Dataset Condensation with Contrastive Signals

Authors: Saehyung Lee, Sanghyuk Chun, Sangwon Jung, Sangdoo Yun, Sungroh Yoon

ICML 2022 | Conference PDF | Archive PDF | Plain Text | LLM Run Details

Reproducibility Variable Result LLM Response
Research Type Experimental Our experimental results indicate that while the existing methods are ineffective for fine-grained image classification tasks, the proposed method can successfully generate informative synthetic datasets for the same tasks. Moreover, we demonstrate that the proposed method outperforms the baselines even on benchmark datasets such as SVHN, CIFAR-10, and CIFAR-100.
Researcher Affiliation Collaboration 1Department of Electric and Computer Engineering, Seoul National University 2NAVER AI Lab 3Interdisciplinary Program in Artificial Intelligence, Seoul National University.
Pseudocode Yes Algorithm 1 Dataset condensation with contrastive signals
Open Source Code Yes The code of our study is available at: https://github. com/Saehyung-Lee/DCC
Open Datasets Yes Datasets. We complement our analysis with experiments conducted on SVHN, CIFAR-10, CIFAR-100, and the fine-grained image classification datasets (Automobile, Terrier, Fish, Truck, Insect, and Lizard) subsampled from Image Net32x32 (Chrabaszcz et al., 2017) using the Word Net hierarchy (Miller, 1998).
Dataset Splits No The paper describes using standard benchmark datasets like CIFAR-10 and SVHN, which typically have predefined train/test splits. For example, 'CIFAR-10 (Krizhevsky et al., 2009) consists of 50,000 training images and 10,000 test images in 10 classes.' However, it does not explicitly state the use or size of a separate validation split within the main text for hyperparameter tuning or early stopping, nor does it explicitly mention percentages or counts for such a split.

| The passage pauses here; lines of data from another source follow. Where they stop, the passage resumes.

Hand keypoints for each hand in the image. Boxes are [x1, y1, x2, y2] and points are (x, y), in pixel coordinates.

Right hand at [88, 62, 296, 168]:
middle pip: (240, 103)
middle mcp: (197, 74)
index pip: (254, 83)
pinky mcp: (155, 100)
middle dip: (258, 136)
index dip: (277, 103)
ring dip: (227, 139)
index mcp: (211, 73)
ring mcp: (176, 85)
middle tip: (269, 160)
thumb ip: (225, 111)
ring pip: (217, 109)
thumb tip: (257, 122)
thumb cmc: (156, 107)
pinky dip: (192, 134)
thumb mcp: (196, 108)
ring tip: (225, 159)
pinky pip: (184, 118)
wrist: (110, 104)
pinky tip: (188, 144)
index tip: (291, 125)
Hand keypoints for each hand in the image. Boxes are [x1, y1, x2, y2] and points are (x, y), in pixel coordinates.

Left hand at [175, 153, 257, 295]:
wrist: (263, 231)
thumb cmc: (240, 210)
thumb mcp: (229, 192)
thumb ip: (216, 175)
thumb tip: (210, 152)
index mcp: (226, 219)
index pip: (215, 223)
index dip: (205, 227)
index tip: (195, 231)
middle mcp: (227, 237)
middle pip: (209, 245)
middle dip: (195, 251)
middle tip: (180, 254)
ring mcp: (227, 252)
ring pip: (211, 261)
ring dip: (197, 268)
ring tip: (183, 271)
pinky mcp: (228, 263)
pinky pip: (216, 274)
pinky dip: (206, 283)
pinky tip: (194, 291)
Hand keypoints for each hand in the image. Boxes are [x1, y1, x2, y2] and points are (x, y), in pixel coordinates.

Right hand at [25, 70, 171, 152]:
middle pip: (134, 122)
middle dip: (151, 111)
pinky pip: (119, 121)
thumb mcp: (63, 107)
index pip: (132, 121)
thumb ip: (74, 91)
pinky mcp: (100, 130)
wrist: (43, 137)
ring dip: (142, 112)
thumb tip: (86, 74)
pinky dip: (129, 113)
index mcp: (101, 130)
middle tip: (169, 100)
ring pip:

Hardware Specification No The paper mentions that 'Most experiments were conducted on NAVER Smart Machine Learning (NSML) platform (Sung et al., 2017; Kim et al., 2018),' but does not provide specific hardware details such as GPU or CPU models used for the experiments.

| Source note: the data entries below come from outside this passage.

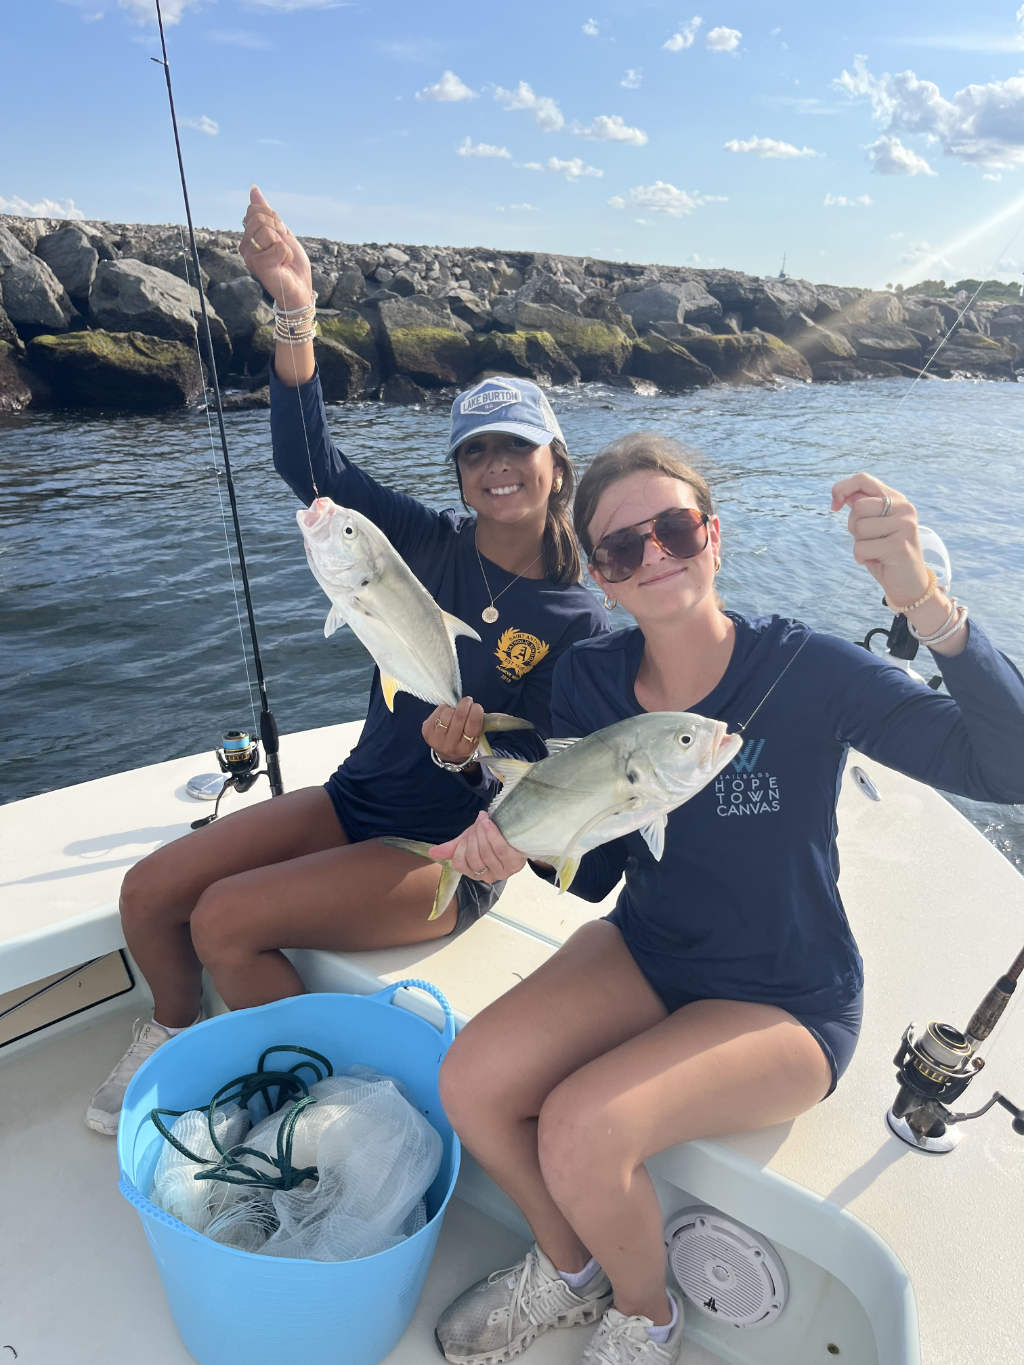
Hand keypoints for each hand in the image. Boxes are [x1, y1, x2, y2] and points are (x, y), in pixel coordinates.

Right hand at [239, 185, 312, 309]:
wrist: (300, 287)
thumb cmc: (291, 263)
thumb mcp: (281, 232)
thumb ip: (267, 213)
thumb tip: (253, 189)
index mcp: (249, 236)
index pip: (255, 210)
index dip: (274, 219)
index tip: (280, 235)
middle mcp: (245, 246)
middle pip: (259, 218)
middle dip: (278, 230)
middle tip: (282, 248)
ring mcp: (250, 256)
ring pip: (267, 231)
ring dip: (282, 243)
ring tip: (282, 258)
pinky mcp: (259, 265)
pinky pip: (278, 246)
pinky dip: (287, 255)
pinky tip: (283, 265)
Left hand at [422, 697, 484, 766]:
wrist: (447, 752)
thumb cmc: (465, 739)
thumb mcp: (477, 736)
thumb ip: (486, 724)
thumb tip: (503, 716)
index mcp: (466, 748)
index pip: (473, 726)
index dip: (476, 712)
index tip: (477, 706)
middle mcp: (451, 746)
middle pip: (459, 717)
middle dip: (465, 704)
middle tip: (468, 700)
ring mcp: (436, 740)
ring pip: (447, 713)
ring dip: (453, 708)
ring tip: (456, 711)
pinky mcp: (426, 732)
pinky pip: (437, 712)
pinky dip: (444, 709)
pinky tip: (446, 713)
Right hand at [429, 811, 526, 883]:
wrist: (512, 834)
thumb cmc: (488, 839)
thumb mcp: (468, 841)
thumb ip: (451, 848)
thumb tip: (431, 853)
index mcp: (474, 873)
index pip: (459, 863)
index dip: (461, 847)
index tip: (467, 835)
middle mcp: (488, 877)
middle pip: (474, 857)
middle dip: (473, 837)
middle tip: (477, 824)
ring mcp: (503, 872)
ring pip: (486, 853)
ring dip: (483, 833)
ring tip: (484, 821)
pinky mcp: (515, 864)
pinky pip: (500, 849)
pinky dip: (493, 834)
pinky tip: (489, 823)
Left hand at [831, 472, 934, 609]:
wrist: (910, 582)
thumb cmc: (885, 552)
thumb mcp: (874, 526)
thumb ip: (862, 508)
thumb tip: (839, 495)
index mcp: (897, 499)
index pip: (863, 479)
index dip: (842, 488)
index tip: (834, 506)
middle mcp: (904, 508)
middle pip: (858, 508)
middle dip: (854, 527)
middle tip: (869, 540)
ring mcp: (904, 526)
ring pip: (859, 528)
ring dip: (859, 544)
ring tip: (876, 550)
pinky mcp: (899, 545)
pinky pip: (861, 548)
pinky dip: (862, 558)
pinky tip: (878, 561)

Software Dependencies No The paper mentions the use of certain models (e.g., ConvNet, ResNet-18, VGG-11) and refers to the code for KIP provided by its authors, but it does not specify any software libraries or frameworks with their version numbers (e.g., 'PyTorch 1.9', 'TensorFlow 2.x').

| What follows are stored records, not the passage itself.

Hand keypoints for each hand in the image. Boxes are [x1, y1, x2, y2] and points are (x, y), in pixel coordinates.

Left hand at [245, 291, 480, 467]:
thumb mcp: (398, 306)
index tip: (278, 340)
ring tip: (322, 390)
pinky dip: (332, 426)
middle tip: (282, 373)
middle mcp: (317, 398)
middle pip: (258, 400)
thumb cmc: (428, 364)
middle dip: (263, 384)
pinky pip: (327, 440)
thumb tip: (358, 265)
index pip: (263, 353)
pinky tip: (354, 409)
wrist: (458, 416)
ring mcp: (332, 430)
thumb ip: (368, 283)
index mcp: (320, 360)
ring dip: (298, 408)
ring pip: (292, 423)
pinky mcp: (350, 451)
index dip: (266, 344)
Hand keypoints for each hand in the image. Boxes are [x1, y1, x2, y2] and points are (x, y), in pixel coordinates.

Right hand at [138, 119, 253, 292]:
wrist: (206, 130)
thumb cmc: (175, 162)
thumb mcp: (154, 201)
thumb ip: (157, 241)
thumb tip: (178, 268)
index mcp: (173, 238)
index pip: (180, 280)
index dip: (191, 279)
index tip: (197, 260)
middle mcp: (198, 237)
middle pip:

Experiment Setup Yes Implementation Details. In our experiments, we compare the proposed method with the baseline methods for the settings of learning 1, 10, and 50 image(s) per class as in Zhao et al. (2021). We use Conv Net (Gidaris & Komodakis, 2018) as a classifier from which the gradients for matching are obtained in the dataset condensation process. We set Ko = 1000, γo = 250, γi = 10, and τ = 0.1. For settings of learning 1, 10, and 50 image(s) per class, (Ki, T) is set to (10,5), (10,50), and (50,10), respectively.